Mario Alexandre  ·  March 26, 2026  ·  auto-scatter claude-code token-savings

How a 2ms Hook Eliminates Clarification Loops in Claude

The most expensive thing Claude does is not answering your question. It is asking you clarifying questions. Each clarification is an extra round-trip: one more output, one more input, a bigger conversation, and more time before you get what you wanted.

I fixed this with a hook. Here is how it works and why 2ms of overhead is all it takes.

Why Claude Asks Clarifying Questions

Claude is not asking questions to be difficult. It asks because it does not have enough information to give you a good answer. When you send "fix the bug", Claude faces real uncertainty: Which bug? In what context? With what limits? What format do you want?

A well-trained, honest model will ask rather than guess. That is the right behavior. But if we give it enough information upfront (the full picture it needs), it does not need to ask. It just does.

That is the whole idea behind the auto-scatter hook.

The 2ms Breakdown

When I say "2ms hook", I mean the time the hook itself takes: the Python server process, the HTTP roundtrip to localhost:8461, the JSON parsing, and the injection into the system message. That part is 2ms.

The Haiku API call that does the actual scatter decomposition adds 300-800ms, depending on Anthropic's response time. Total time before your prompt hits Claude Sonnet: about 400-900ms. For the quality improvement that produces, that is a great trade.

StepLatency
Hook capture + HTTP to localhost~2ms
Haiku API call (scatter decomposition)300-800ms
JSON parse + system message injection~3ms
Total hook overhead~305-805ms
Saved: 3.2 clarification rounds avoided-5,000-15,000ms

Net effect: adding 500ms upfront saves multiple 2-5 second clarification round trips. Every hook call is a net time gain, not a cost.

sinc-LLM — 6-band prompt decomposition
x(t) = Σ x(nT) · sinc((t - nT) / T)

What the Hook Actually Injects

The Haiku call breaks your prompt into 6 sinc bands. Together, those 6 bands give the model everything it needs to answer correctly on the first try:

PERSONA — who the model should be. Sets the right expertise level, tone, and assumptions.
CONTEXT — what situation you are in. Places the problem in its setting.
DATA — relevant facts and numbers. Gives the model solid anchors.
CONSTRAINTS — what the model cannot do (42.7% of quality weight). Cuts wrong answers before they are even generated.
FORMAT — how the output should look (26.3% of quality weight). Stops "here is an explanation" when you wanted "here is a diff".
TASK — the actual ask.
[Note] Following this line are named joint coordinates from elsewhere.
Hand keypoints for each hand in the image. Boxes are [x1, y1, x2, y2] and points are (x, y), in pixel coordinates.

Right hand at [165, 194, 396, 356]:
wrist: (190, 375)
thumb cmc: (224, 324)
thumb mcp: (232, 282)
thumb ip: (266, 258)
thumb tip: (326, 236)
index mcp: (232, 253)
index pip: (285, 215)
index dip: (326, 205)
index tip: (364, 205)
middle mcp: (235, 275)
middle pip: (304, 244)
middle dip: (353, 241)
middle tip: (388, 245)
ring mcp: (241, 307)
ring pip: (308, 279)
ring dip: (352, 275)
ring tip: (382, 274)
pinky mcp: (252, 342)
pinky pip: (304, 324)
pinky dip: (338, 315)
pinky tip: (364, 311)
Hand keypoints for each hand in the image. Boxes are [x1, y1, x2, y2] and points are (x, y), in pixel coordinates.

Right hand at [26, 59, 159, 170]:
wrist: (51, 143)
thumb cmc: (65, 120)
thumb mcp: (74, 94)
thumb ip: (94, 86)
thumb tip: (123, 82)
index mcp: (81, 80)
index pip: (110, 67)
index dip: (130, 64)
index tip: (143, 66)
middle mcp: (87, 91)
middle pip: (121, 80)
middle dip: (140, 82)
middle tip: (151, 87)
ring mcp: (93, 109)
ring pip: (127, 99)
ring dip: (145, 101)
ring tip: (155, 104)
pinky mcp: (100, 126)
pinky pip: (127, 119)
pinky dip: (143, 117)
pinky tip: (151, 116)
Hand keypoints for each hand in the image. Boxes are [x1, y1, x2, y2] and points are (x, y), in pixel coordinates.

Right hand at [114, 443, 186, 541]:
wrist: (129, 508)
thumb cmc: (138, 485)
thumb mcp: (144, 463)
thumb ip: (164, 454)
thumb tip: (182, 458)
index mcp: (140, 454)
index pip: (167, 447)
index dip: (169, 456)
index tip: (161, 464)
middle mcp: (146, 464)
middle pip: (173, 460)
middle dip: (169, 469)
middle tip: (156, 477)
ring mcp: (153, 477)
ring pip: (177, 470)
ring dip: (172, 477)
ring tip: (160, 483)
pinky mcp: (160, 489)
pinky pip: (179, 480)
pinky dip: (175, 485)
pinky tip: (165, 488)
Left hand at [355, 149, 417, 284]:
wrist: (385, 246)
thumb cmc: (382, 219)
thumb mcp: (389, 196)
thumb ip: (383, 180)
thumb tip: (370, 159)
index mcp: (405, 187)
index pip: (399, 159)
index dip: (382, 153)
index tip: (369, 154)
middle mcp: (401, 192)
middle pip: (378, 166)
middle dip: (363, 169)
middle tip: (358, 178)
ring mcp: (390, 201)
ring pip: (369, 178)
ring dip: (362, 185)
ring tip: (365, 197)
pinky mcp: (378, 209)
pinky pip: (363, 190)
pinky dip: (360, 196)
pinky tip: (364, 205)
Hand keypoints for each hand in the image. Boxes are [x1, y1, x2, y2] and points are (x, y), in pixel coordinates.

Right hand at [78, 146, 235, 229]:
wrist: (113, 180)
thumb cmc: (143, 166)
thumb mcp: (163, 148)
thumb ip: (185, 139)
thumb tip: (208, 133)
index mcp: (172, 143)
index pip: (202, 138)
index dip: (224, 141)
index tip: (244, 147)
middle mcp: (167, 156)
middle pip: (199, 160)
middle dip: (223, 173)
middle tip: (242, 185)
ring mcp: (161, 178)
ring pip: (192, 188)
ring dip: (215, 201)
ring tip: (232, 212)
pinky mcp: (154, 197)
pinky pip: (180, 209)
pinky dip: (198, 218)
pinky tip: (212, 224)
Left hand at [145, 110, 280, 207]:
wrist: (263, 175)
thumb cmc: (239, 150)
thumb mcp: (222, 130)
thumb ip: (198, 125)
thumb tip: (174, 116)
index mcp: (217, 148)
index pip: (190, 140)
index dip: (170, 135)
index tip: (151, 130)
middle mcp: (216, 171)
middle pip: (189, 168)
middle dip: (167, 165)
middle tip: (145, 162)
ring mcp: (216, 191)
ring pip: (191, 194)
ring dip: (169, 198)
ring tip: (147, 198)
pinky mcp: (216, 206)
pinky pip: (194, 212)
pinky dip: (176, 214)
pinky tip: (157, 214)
Makes the goal clear.

When CONSTRAINTS and FORMAT are fully specified, the two biggest sources of clarification questions go away. "Should I refactor or just patch?" is no longer asked, because CONSTRAINTS says "minimal footprint". "Do you want code or an explanation?" is no longer asked, because FORMAT says "code diff only". The model just does the task.

The Measurement

Before the hook: 4.2 assistant responses per user prompt. After the hook: 1.6. That 2.6-exchange reduction across 21,194 prompts in 7 days equals $1,588.56 in avoided API cost. The hook overhead (Haiku API) cost $42.39. Net gain: $1,546.17 in one week.

The clarification loop is not just a cost problem. It is also a flow problem. When you are deep in a coding session and Claude asks a clarification question, you have to stop, re-read, think, respond, and wait for the next response. Each loop breaks your focus. The hook removes those breaks almost entirely.